Interrogée sur Radio J le 5 novembre, Danièle Obono, députée de la France insoumise (LFI) a pris la défense de la porte-parole du Parti des indigènes de la République (PIR), Houria Bouteldja, accusée par ses adversaires de favoriser l’antisémitisme, et qu’elle considère comme « une camarade » dans la lutte contre le racisme.

« Je respecte la militante anti-raciste. C’est dans le mouvement anti-raciste que je l’ai connue, c’est dans ces luttes-là que l’on s’est battues », a-t-elle déclaré au micro de Radio J. Quelques heures plus tard, vu le tollé suscité par ses propos, elle faisait marche arrière sur sa page Facebook.

« Je ne suis pas et je n’ai jamais été membre du PIR. je suis en profond désaccord avec leurs thèses », écrit la députée sur son compte.

Ces propos ont fait réagir chez ses camarades LFI. Discrètement, Jean-Luc Mélenchon a partagé sur sa page Facebook un message reprenant l’argumentaire détaillé qu’avait développé le LFI Thomas Guénolé en mars 2016 contre Houria Bouteldja.

Thomas Guénolé a lui même expliqué via Twitter que « les propos de @Deputée_Obono sur Houria Bouteldja n’ont /aucun/ rapport avec le projet de la France insoumise. Donc, ils n’engagent qu’elle ». Même son de cloche chez Djordje Kuzmanovic, porte-parole de Jean-Luc Mélenchon qui fustige une Houria Bouteldja « raciste, antisémite et communautariste ».

Alexis Corbière, député LFI, a glissé au Huffington Post qu’il « ne partage pas tout ce que dit Danièle », tout comme le directeur de campagne du parti Manuel Bompard qui évoque une « position individuelle ».

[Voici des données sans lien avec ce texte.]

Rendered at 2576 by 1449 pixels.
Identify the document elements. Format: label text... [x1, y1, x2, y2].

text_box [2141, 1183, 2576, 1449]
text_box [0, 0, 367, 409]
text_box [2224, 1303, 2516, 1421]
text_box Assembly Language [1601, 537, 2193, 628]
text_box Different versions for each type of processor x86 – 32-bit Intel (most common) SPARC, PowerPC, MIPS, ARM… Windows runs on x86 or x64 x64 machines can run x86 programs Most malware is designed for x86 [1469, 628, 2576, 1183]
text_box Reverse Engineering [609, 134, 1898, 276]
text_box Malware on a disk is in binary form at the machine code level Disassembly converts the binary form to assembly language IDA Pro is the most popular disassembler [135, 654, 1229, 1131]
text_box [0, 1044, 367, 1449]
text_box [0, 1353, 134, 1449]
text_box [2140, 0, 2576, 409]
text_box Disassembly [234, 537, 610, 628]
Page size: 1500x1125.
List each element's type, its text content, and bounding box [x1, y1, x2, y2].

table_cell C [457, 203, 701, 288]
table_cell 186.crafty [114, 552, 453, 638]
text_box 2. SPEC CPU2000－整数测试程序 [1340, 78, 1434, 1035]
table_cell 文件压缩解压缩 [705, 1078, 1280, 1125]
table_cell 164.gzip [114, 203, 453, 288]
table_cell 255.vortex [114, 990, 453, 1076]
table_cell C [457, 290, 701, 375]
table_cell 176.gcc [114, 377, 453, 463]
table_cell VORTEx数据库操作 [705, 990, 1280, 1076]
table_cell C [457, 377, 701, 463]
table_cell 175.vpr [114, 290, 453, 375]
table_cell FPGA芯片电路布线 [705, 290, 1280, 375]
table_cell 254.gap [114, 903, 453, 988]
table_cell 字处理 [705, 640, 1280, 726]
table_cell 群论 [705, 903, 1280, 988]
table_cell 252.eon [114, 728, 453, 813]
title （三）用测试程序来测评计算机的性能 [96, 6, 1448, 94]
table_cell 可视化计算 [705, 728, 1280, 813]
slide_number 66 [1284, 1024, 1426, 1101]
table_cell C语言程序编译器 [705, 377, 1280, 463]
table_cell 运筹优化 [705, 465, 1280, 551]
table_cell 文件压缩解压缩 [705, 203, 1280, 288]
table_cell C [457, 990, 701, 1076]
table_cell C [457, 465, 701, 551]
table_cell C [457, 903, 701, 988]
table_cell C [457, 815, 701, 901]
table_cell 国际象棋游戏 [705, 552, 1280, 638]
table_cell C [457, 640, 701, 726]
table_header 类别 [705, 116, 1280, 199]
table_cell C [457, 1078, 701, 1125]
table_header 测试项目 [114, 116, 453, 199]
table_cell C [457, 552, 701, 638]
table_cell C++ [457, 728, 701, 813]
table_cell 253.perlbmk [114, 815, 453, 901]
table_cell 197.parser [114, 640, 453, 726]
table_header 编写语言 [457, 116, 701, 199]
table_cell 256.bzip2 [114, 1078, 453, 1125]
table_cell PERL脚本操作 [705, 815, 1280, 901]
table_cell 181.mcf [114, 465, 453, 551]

Licra, PS, LREM, unanimes contre le PIR

En dehors du parti les réactions offusquées n’ont pas manqué. Pour le nouveau président de la Licra (Ligue internationale de lutte contre le racisme et l’antisémitisme), Mario Stasi, qui a écrit lundi au chef de file de La France Insoumise Jean-Luc Mélenchon pour lui demander de « clarifier publiquement sa position et celle de son parti » à l’égard du Parti des indigènes de la République (PIR).

Le député LREM Gabriel Attal a aussi demandé à M. Mélenchon de « clarifier » sa position, tandis que le premier vice-président du PRG (radicaux de gauche), Guillaume Lacroix, a jugé la position de Mme Obono « inacceptable et dangereuse ».

« Pas de ‘camaraderie’ possible avec racialiste et antisémite », a tweeté le sénateur PS David Assouline.